(Information provided Opens)

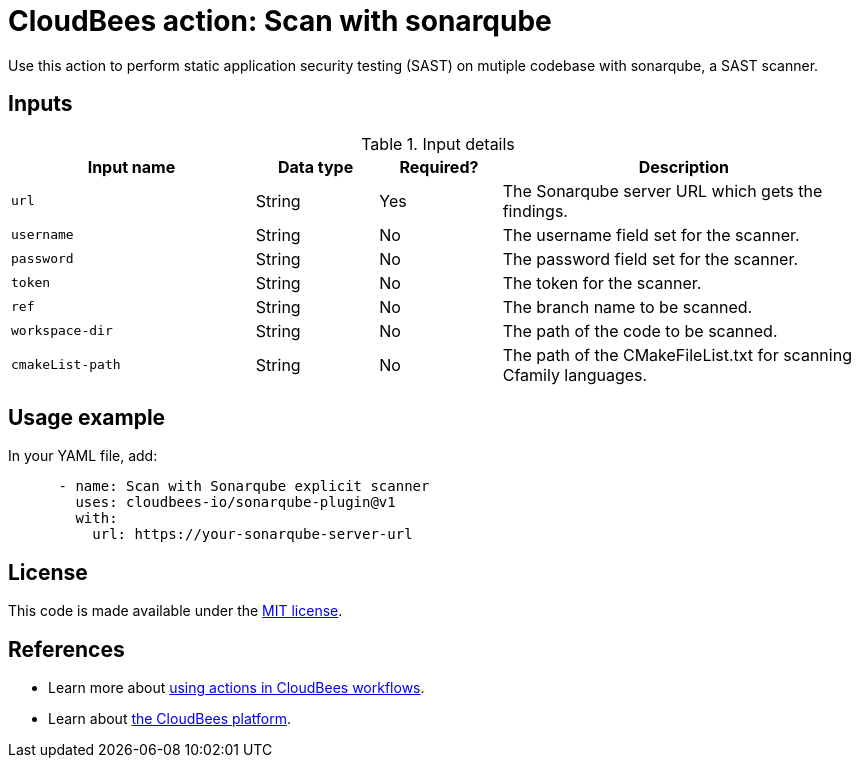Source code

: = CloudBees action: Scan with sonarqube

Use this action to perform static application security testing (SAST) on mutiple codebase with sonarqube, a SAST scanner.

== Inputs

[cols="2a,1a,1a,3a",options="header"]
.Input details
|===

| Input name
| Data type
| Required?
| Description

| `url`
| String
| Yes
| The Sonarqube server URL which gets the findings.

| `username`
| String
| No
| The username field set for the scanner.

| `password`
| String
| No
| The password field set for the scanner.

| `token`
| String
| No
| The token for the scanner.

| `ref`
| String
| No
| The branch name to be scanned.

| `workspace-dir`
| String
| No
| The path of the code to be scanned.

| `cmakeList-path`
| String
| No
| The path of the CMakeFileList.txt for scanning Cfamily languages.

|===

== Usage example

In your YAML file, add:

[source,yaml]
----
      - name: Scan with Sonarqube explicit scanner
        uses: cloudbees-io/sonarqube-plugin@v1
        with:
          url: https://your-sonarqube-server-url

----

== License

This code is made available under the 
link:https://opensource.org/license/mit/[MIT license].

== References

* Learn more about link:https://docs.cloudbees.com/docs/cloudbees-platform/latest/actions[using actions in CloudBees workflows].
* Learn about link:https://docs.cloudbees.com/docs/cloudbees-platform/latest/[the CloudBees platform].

(Information provided Closes)
(Information provided Opens)

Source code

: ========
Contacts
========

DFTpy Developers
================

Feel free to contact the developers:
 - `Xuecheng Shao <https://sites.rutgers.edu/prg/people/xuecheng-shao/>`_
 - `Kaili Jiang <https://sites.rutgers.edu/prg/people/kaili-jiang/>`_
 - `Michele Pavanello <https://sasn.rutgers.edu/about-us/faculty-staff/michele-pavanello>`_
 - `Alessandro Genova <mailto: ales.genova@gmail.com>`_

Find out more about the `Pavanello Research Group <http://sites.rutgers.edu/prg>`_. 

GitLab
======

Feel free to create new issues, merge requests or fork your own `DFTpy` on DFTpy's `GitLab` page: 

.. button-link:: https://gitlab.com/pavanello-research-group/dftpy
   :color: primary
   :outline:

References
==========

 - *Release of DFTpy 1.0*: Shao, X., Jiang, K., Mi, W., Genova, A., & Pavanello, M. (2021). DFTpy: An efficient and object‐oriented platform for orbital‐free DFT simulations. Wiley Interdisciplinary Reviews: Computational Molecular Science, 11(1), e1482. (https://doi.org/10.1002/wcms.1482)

(Information provided Closes)

Going through the listing, tally each line that contains "username", then state the total with no other text.

#### Result:
2